- [Task data]:
———
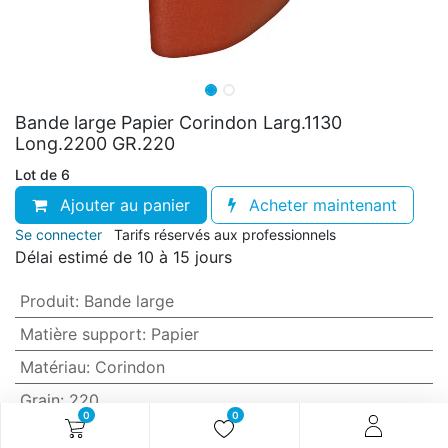
Bande large Papier Corindon Larg.1130
Long.2200 GR.220
Lot de 6
Ajouter au panier
Acheter maintenant
Se connecter
Tarifs réservés aux professionnels
Délai estimé de 10 à 15 jours
Produit
:
Bande large
Matière support
:
Papier
Matériau
:
Corindon
Grain
:
220
0
0
Anti-encrassement
:
Non (standard)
———
- [Job]:
Reproduce nothing but the lines from the line containing "Matière support" to the last line of the data, each exactly as written.

- [Task result]:
Matière support
:
Papier
Matériau
:
Corindon
Grain
:
220
0
0
Anti-encrassement
:
Non (standard)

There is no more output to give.